THE DIVERSITY OF EVERYDAY EXPERIENCES OF FAMILIES AND CHILDREN WITH DIGITAL TECHNOLOGIES

INES VITORINO SAMPAIO1, DINUSHA BANDARA2, LUCI PANGRAZIO3, LIDIA MARÔPO4, ANA JORGE5, ANDRA SIIBAK6, TAMA LEAVER7

1Federal University of Ceará, Deakin University; 2Deakin University; 3Deakin University; 4Instituto Politécnico de Setúbal and CICS.NOVA; 5Lusófona University and CICANT; 6University of Tartu; 7Curtin University

This panel examines how parents and carers make decisions about the access and use of digital technologies by their young children. With many family practices now mediatized, it explores the conditions under which family members (re)negotiate their understandings about their children’s relationship with technology and the tensions that emerge. The panel combines five papers which focus on the diversity of daily digital experiences of families and children in Australia, Brazil, Portugal and Estonia. The papers use diverse theoretical and methodological approaches such as: the technological, legal and economic analysis of apps, participant observation, thematic analysis of interviews, and multimodal content analysis. They draw on case studies, critical data studies and migration studies to unpack the diverse and divergent practices and understandings families have of digital technologies worldwide.
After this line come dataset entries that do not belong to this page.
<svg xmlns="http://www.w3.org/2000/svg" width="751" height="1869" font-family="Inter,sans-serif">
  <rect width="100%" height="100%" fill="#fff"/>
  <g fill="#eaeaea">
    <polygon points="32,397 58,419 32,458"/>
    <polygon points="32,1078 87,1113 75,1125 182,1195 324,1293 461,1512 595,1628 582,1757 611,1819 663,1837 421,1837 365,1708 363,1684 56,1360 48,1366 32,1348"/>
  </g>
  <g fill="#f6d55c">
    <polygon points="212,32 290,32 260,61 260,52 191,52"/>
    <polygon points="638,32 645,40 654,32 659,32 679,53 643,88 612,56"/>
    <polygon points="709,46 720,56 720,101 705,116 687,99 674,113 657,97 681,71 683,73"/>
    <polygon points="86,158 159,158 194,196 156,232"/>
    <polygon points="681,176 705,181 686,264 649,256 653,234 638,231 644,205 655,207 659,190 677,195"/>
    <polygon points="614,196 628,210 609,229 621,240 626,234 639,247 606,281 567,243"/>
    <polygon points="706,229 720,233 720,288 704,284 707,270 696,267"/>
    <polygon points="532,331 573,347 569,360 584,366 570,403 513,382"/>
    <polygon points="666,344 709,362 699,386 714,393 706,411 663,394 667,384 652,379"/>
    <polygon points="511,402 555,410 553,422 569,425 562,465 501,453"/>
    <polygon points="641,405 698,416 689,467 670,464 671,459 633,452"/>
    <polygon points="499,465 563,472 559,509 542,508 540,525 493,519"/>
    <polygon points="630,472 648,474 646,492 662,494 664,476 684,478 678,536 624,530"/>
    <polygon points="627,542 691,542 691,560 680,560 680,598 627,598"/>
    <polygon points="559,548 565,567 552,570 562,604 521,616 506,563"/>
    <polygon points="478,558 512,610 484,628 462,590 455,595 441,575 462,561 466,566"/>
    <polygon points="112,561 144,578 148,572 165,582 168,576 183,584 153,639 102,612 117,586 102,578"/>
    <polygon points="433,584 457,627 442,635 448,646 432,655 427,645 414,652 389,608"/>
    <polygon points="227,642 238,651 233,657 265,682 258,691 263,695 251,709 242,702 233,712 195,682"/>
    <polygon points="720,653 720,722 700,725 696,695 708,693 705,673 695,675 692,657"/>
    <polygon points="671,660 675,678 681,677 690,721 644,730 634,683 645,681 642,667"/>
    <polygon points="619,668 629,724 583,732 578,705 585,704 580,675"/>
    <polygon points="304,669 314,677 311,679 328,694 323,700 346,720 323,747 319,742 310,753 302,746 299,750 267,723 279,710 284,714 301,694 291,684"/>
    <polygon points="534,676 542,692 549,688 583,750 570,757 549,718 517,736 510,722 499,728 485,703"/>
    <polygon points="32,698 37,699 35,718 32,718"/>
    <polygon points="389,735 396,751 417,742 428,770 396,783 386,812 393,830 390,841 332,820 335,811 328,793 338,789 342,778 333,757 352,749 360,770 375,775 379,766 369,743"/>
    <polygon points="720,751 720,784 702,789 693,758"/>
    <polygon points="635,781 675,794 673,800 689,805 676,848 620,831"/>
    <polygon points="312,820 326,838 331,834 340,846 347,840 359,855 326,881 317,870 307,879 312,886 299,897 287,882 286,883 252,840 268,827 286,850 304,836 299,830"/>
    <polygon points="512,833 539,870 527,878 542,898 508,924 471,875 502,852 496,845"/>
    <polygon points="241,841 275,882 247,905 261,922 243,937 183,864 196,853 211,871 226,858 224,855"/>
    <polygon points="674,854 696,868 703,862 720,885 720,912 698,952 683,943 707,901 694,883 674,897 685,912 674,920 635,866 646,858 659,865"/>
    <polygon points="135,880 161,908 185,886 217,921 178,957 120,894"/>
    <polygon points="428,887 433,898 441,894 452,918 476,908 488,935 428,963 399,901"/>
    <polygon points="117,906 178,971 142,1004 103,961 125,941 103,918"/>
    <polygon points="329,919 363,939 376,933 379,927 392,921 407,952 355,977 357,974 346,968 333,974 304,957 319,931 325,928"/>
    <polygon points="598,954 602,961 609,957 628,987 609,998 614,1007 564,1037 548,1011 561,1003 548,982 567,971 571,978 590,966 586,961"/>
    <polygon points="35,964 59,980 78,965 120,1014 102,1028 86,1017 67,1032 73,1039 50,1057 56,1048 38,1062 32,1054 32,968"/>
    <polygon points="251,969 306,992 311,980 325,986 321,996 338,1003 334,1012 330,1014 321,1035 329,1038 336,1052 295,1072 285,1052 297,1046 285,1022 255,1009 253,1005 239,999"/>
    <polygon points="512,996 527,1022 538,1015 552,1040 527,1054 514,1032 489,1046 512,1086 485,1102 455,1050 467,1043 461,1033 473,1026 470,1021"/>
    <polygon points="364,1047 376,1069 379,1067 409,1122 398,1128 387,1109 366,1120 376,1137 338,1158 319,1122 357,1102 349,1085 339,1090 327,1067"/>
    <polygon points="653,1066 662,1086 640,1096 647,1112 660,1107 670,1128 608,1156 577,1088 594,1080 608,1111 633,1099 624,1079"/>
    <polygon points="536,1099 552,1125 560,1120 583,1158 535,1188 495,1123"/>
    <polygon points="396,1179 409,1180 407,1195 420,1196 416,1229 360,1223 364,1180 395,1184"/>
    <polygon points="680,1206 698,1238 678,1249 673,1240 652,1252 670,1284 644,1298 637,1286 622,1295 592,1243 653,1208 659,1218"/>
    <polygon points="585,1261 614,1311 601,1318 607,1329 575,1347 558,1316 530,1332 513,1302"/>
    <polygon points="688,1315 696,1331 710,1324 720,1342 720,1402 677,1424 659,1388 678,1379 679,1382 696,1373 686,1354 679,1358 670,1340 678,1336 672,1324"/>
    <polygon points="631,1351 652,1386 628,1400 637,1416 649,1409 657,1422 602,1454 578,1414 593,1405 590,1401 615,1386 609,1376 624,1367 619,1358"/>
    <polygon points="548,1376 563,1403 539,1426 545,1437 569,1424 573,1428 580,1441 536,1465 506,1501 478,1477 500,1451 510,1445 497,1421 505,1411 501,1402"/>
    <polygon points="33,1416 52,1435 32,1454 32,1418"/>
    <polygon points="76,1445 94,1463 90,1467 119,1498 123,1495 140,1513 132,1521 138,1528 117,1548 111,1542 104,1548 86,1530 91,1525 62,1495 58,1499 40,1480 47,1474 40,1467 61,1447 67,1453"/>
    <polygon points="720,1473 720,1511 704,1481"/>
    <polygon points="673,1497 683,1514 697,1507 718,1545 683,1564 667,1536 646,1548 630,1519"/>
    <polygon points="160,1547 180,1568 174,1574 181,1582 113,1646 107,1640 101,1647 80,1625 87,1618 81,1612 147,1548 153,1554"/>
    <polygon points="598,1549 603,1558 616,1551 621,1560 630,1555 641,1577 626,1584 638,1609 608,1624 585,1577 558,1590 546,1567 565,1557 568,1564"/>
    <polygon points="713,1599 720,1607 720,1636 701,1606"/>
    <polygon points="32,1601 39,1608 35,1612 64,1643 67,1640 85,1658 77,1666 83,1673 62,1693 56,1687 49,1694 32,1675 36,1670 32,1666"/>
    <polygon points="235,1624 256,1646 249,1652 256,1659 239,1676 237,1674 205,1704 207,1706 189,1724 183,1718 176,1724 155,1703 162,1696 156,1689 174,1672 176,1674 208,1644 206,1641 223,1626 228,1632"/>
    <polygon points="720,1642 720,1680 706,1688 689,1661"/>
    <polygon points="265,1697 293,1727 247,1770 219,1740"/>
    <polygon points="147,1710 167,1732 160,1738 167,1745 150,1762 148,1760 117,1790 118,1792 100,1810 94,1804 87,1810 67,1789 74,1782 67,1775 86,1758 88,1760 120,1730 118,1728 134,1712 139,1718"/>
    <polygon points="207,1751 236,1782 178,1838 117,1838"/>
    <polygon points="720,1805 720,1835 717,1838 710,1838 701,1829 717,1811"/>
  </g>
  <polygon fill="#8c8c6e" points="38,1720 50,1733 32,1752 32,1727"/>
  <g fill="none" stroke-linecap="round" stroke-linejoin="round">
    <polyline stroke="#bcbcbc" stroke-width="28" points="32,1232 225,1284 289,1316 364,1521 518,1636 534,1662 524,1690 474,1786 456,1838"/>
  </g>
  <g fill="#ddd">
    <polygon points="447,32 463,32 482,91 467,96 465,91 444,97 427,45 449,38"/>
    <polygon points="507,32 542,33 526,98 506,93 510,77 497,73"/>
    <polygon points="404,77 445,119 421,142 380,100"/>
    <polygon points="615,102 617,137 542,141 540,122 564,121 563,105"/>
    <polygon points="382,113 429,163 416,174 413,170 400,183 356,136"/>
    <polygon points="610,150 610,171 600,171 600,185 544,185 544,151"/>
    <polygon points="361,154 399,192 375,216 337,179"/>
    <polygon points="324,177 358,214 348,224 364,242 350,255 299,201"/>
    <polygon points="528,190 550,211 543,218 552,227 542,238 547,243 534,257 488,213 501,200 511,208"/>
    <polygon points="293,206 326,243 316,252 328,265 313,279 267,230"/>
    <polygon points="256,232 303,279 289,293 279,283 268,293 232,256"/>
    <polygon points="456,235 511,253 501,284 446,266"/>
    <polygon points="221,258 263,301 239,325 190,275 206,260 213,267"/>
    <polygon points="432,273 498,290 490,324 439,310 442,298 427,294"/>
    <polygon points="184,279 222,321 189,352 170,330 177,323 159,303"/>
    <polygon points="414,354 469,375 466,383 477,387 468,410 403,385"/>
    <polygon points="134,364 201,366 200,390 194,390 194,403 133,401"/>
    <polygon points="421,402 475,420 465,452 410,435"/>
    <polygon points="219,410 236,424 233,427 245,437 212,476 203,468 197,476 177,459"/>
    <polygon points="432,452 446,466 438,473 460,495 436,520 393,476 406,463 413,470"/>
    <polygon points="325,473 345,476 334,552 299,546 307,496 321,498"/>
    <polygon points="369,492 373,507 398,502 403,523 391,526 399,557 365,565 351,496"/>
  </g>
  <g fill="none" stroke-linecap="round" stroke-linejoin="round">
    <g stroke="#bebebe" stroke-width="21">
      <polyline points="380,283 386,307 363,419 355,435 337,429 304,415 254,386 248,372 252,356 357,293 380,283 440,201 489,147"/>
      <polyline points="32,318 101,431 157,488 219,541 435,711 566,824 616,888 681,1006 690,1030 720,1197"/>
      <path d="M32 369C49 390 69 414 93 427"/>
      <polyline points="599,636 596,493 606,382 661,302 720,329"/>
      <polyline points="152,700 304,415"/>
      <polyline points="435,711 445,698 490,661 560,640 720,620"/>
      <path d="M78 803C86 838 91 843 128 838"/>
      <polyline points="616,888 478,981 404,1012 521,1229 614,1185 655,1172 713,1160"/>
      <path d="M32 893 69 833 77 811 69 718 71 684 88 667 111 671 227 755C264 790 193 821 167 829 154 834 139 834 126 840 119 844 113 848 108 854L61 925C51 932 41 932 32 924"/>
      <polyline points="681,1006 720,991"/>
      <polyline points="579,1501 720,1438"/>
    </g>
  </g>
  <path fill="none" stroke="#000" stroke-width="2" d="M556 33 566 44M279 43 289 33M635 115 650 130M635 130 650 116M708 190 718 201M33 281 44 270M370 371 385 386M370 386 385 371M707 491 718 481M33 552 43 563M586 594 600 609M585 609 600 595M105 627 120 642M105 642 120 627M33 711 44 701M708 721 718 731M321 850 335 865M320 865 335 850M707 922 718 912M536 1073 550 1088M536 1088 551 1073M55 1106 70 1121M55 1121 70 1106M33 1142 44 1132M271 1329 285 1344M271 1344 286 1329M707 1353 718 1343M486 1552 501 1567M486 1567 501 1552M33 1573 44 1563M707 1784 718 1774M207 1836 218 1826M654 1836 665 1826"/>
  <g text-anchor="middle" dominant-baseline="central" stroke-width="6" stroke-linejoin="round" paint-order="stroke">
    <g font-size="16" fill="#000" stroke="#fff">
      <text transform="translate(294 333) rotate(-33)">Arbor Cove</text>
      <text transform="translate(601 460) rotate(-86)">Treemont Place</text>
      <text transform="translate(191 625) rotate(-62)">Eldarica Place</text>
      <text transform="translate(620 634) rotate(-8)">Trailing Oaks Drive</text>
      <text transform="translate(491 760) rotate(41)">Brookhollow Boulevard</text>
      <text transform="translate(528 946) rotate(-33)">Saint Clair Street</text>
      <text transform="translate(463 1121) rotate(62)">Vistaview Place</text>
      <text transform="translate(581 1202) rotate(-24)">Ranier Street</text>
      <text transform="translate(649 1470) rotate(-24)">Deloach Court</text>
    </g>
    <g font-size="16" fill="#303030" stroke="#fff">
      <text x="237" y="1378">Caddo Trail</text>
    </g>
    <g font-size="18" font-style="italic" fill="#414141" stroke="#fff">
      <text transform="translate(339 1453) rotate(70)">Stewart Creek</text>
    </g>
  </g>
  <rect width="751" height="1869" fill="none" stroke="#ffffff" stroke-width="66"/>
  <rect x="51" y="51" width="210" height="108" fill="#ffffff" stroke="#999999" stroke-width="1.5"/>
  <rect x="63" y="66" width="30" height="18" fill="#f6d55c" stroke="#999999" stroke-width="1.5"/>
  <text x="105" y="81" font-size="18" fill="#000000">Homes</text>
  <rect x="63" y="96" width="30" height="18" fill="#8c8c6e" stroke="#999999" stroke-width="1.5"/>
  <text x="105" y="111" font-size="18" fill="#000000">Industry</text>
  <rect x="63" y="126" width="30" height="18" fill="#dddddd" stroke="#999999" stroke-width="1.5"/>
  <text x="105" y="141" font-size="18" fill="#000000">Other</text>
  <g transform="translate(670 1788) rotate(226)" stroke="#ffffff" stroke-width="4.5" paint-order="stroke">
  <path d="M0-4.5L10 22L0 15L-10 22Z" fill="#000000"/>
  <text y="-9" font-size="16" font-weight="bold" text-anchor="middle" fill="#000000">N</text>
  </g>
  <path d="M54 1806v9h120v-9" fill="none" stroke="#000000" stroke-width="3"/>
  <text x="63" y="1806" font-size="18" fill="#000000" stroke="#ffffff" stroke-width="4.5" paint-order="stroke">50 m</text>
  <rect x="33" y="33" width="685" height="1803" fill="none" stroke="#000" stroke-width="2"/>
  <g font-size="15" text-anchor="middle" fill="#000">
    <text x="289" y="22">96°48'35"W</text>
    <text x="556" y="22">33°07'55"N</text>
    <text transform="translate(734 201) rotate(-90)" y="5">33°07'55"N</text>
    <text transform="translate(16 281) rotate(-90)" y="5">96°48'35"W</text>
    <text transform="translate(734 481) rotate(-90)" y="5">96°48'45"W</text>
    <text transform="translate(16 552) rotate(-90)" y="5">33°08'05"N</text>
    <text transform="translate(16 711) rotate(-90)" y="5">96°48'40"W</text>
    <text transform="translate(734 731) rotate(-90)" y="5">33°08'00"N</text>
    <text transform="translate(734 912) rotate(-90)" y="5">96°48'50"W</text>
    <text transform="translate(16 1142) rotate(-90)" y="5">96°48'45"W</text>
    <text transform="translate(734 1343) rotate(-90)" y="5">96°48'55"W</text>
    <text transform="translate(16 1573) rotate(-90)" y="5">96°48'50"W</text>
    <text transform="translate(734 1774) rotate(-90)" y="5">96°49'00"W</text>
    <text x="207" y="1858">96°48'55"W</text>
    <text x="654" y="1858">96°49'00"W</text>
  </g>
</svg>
The papers are titled: ‘Parental Approaches to Children’s Access and Use of Technologies: A Case Study of an Indigenous Community in Brazil’; ‘How Melbourne- Based Sri Lankan Australian Families Use Digital Technology in Everyday Family Routines’; ‘Australian Families in the EdTech Data Assemblage: The Case of Storypark; ‘The Playbour of Children of Influencer Moms in Brazil and Portugal’ and ‘Plataforms as the Materialitis of Care: Experiences and Practices of Three-Generational Families from Estonia’. Together, the papers identify crucial challenges for parents to protect and promote the rights of their children in this complex and evolving digital environment. Some of these challenges are common to all papers, but others are substantially different, particularly when contrasting case studies in the Global North and Global South.